Task item: Reproduce the entries below verbatim, beginning with their very first line and stopping after the line that contains "Partially implemented". Include that final line.

Working data:

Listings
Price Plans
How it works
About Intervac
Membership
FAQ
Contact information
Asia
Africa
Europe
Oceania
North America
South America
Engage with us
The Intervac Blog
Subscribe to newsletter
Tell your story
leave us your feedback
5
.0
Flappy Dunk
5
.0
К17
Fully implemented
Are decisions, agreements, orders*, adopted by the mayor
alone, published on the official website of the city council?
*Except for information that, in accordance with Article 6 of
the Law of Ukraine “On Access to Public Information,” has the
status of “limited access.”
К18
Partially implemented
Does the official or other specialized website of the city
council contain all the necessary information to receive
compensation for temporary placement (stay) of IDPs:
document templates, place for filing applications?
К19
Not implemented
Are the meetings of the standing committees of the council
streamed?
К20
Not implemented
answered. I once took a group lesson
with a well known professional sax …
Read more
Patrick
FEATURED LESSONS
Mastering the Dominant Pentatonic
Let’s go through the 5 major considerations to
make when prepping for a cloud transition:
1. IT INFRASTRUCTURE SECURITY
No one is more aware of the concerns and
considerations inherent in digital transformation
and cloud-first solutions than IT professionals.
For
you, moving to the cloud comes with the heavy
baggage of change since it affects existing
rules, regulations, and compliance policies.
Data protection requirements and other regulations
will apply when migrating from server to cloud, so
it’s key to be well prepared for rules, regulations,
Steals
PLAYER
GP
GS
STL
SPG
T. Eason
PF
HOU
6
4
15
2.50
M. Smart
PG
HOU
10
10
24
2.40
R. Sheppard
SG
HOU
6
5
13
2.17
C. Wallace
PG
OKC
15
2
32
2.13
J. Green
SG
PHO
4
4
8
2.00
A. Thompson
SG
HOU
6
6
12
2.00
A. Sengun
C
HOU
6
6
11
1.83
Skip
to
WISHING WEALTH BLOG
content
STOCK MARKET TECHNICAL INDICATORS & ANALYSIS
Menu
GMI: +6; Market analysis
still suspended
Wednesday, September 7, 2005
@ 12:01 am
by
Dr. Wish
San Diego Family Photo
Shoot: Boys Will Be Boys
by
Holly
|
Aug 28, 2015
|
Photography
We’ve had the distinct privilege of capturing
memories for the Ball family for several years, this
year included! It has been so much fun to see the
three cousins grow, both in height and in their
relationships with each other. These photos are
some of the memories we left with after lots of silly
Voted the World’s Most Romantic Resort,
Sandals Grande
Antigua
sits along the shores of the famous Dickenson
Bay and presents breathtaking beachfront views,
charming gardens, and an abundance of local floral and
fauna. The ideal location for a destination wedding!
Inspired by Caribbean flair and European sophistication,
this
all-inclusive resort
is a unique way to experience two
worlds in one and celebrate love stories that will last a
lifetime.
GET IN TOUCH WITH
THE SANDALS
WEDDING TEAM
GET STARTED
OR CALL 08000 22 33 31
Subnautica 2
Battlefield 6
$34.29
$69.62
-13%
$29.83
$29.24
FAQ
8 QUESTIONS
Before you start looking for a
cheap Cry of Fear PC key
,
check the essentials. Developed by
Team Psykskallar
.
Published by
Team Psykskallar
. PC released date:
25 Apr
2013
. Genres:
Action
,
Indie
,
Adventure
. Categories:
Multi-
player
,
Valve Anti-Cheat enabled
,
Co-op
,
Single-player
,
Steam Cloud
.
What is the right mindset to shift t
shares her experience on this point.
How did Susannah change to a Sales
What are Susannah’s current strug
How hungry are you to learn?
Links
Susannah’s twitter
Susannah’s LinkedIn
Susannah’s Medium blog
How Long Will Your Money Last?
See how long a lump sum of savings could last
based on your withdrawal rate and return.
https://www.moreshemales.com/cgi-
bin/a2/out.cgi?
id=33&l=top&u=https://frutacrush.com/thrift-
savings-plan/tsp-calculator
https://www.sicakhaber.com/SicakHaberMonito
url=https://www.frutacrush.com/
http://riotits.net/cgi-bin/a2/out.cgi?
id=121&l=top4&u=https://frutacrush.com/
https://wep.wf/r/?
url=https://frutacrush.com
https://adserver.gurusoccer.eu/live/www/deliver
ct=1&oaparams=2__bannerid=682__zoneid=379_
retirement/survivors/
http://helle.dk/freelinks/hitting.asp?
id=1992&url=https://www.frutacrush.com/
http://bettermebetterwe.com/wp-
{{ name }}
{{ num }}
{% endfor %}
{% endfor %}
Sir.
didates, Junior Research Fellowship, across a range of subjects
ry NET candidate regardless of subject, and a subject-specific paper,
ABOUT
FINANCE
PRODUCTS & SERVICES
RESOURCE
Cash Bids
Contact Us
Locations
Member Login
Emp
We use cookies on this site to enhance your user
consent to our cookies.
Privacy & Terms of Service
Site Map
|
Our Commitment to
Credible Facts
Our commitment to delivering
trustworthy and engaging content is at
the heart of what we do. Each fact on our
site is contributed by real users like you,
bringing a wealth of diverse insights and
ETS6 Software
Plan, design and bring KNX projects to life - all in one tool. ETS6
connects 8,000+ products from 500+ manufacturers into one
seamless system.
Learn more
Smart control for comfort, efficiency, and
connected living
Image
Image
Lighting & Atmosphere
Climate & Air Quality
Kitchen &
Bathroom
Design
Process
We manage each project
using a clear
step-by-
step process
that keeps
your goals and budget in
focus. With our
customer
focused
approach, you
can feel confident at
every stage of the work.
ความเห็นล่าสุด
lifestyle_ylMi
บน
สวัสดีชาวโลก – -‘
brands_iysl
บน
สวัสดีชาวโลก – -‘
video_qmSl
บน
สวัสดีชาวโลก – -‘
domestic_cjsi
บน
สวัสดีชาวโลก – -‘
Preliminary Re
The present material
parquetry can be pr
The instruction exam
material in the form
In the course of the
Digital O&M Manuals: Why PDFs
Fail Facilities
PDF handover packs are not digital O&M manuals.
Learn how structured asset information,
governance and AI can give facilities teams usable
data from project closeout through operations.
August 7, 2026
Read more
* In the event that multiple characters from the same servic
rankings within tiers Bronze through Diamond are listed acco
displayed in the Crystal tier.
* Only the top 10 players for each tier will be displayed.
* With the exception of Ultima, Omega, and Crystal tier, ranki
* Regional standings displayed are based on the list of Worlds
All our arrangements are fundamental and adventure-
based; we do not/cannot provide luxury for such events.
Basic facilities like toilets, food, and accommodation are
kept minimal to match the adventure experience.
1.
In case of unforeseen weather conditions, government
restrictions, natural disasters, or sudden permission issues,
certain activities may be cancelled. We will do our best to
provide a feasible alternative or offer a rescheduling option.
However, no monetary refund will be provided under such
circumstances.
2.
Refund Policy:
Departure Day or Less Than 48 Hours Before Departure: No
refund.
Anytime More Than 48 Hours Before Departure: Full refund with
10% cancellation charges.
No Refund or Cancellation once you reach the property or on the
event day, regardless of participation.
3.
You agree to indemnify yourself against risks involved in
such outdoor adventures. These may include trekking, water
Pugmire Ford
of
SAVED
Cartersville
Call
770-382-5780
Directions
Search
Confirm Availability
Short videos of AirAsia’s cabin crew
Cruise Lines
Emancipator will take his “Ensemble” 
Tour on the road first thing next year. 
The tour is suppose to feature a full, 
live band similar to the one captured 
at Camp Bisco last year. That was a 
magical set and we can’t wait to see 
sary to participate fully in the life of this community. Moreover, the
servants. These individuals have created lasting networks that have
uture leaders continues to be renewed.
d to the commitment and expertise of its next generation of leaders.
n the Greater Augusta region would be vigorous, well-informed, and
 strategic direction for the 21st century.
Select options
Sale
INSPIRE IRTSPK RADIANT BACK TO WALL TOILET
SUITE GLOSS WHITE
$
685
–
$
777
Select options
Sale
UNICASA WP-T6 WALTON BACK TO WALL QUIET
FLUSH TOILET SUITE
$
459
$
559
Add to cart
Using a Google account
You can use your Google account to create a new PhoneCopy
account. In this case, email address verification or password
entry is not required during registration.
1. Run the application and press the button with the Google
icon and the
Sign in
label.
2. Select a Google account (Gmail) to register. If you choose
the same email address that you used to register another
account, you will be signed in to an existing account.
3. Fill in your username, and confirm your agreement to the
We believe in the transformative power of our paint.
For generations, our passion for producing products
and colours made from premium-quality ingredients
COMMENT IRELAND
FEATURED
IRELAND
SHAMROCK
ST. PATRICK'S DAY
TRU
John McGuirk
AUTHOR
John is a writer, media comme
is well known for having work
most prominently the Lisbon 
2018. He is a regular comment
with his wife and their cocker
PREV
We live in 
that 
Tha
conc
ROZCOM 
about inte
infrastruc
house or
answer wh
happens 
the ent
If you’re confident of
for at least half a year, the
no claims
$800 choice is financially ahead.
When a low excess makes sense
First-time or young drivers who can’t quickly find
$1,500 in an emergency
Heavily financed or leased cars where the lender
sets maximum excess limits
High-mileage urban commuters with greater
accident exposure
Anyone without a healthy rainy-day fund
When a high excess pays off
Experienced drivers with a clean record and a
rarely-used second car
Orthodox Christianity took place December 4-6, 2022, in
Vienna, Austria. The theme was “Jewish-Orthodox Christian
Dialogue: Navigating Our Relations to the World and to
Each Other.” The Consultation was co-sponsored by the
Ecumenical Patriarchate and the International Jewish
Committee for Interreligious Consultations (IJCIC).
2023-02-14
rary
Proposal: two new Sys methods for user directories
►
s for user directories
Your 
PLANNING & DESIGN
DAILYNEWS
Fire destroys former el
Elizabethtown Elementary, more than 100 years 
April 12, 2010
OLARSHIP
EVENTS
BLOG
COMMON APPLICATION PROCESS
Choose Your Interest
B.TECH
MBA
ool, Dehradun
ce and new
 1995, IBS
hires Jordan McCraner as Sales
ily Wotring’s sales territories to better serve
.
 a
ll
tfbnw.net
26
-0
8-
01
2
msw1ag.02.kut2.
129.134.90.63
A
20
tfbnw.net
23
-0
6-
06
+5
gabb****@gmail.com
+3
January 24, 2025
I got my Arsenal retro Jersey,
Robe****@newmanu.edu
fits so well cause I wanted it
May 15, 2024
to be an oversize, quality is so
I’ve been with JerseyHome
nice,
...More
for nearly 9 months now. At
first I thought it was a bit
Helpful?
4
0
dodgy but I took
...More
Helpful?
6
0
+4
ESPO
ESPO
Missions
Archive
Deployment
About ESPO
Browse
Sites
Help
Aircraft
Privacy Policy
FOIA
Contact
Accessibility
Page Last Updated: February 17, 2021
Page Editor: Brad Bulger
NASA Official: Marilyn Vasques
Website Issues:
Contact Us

Reply:
Listings
Price Plans
How it works
About Intervac
Membership
FAQ
Contact information
Asia
Africa
Europe
Oceania
North America
South America
Engage with us
The Intervac Blog
Subscribe to newsletter
Tell your story
leave us your feedback
5
.0
Flappy Dunk
5
.0
К17
Fully implemented
Are decisions, agreements, orders*, adopted by the mayor
alone, published on the official website of the city council?
*Except for information that, in accordance with Article 6 of
the Law of Ukraine “On Access to Public Information,” has the
status of “limited access.”
К18
Partially implemented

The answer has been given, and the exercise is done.